= Try it =
Extend the essay on Babri Masjid and Urdu below, picking up right after its last sentence.

-- Extract to read follows --

Should Babri Masjid have been moved to Pakistan?

This deliberately provocative piece draws on Kabir’s recent comments, Arkacanda’s excellent essay, Musings on & Answers, and Nikhil’s profound piece in “Urdu: An Indian Language.”

If India wants to avoid future Babri Masjids, it needs a clearer, more orderly doctrine for handling irreconcilable sacred disputes. Excavation, relocation, and compensation should be formalised as the default tools, rather than allowing conflicts to metastasise into civilisational crises. Geography matters. Some sites carry layered sanctity for multiple traditions; others do not. Al-Aqsa, for instance, is both the site of the Jewish Temple and central to Islamic sacred history through the Isra and MiÊżraj. Babri Masjid was not comparable. It had no unique pan-Islamic significance, while the site was widely regarded within Hindu tradition as the birthplace of Lord Ram. The same logic applies to Mathura, associated with Lord Krishna. Recognising asymmetry of sacred weight is not prejudice; it is common sense. A rules-based system—full archaeological excavation, dignified relocation of structures where necessary, and generous compensation—would allow India to preserve heritage without endlessly reopening civilisational wounds.

Urdu is not an Indian language but Hindu nationalists made it one

It is a Muslim-inspired language that emerged in India. That distinction matters. Blurring it creates confusion, not harmony. There was an early misstep in North Indian language politics. Modern Hindi was deliberately standardised on Khari Boli rather than on Braj Bhasha or Awadhi, both of which possessed far richer literary lineages. This decision, shaped by colonial administrative needs and North Indian elite nationalism, flattened a complex linguistic ecology and hardened later divides. One unintended consequence was the permanent preservation of Urdu within the Indian subcontinent. Because Khari Boli Hindi remained structurally interchangeable with Urdu, Urdu survived as a parallel high language. Had Braj or Awadhi become the standard instead, that mutual intelligibility would have collapsed, and Urdu would likely have been pushed entirely outside the Indian linguistic sphere.

-- Extract to read concluded --
-- Given data follows --

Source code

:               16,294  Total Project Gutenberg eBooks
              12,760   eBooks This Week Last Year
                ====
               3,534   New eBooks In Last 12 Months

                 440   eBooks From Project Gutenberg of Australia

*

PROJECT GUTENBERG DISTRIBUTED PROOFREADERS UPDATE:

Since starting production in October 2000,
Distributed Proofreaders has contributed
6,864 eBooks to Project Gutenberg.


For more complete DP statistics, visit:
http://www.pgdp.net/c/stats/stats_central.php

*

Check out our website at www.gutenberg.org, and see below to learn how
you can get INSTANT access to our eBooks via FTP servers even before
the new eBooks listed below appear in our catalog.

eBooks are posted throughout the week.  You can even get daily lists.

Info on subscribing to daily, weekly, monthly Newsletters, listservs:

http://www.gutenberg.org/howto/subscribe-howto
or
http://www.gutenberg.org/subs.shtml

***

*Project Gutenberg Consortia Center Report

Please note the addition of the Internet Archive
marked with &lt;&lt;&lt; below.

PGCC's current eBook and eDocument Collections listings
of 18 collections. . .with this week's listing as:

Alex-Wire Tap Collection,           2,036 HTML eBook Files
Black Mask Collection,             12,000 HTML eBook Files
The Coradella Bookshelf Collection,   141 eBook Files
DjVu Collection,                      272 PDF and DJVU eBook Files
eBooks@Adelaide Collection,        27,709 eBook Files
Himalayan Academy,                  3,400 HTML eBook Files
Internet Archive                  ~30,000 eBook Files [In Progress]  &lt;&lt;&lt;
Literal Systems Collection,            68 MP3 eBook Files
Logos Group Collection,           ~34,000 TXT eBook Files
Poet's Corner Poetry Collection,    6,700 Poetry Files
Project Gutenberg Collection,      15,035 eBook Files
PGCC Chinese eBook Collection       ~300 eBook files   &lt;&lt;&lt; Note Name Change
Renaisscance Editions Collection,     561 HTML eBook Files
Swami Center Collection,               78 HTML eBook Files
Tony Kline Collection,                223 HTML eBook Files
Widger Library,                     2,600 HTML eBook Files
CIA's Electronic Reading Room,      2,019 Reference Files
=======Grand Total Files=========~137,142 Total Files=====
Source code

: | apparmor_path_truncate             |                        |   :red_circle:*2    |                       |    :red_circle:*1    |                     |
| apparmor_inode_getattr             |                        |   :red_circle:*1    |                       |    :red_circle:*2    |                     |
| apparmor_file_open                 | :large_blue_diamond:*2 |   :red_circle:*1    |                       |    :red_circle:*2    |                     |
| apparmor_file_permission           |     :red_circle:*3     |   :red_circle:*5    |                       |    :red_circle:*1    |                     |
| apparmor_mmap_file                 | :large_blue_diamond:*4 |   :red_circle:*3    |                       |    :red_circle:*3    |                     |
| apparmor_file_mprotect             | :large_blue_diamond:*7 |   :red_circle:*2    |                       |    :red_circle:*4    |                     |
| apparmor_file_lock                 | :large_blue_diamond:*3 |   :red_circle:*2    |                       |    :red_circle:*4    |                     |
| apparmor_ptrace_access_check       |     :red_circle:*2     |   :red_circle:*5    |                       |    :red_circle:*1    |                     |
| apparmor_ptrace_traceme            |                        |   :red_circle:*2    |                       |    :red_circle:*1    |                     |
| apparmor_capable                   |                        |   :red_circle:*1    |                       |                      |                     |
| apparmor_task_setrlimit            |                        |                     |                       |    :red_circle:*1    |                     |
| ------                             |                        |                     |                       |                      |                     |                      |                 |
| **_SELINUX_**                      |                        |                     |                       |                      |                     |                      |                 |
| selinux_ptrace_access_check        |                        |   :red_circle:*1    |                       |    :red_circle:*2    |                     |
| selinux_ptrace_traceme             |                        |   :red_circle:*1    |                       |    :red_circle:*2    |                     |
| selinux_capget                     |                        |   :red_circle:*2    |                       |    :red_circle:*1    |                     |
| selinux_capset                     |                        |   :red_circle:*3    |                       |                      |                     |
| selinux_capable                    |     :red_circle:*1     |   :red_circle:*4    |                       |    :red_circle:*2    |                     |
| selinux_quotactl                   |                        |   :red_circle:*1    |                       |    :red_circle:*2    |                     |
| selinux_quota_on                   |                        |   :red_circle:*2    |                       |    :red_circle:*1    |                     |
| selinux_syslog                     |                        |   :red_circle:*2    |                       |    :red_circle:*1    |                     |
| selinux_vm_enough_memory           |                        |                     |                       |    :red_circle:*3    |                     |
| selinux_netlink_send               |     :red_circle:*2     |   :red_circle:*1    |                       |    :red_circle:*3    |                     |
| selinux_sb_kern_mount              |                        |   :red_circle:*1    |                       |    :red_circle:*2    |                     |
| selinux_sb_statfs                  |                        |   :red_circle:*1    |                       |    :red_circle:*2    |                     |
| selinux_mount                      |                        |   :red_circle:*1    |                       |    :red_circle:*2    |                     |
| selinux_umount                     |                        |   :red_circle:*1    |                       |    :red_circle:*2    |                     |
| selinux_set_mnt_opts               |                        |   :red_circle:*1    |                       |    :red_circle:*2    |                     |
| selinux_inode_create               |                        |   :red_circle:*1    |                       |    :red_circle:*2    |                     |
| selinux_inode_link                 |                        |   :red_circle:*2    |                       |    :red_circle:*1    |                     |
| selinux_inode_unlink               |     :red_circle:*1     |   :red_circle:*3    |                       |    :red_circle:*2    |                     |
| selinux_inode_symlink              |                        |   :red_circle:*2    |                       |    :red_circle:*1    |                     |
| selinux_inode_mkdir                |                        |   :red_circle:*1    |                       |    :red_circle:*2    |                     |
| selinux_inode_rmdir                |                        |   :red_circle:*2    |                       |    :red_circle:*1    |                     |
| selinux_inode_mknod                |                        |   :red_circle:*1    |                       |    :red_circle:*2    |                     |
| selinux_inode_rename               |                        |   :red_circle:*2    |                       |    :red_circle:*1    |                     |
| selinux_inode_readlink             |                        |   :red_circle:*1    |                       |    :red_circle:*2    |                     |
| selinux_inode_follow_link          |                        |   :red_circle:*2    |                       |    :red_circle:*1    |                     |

-- Given data concluded --

= Task response =
Persian Linguistic Pride

Today, a similar impulse is at work. There is a growing tendency, often well intentioned, to Indianise the Mughals and Urdu, to fold them into a seamless civilisational story. This misunderstands both history and the settlement that Partition produced. Partition did not merely redraw borders. It separated elites, languages, and political destinies. Urdu crossed that line with Muslim nationalism. It cannot now be reclaimed without ignoring that choice. I say this as someone with both an Urdu-speaking and Persian-speaking inheritance. When I chose which tradition to consciously relearn and deepen, I chose Persian. Not out of sentiment, but judgment. Persian language nationalism remains rigorous, self-confident, and civilisationally anchored. Persian survived empire, exile, and modernity without losing coherence. It carries philosophy, poetry, statecraft, and metaphysics as a single, continuous tradition. Shi‘ism, Persianate culture, and Persian literature remain intertwined. They preserve depth rather than dilute it. As a Bahá’í, that continuity has personal resonance. But the argument does not depend on belief. It stands on history.

Urdu as the “Muslim tongue”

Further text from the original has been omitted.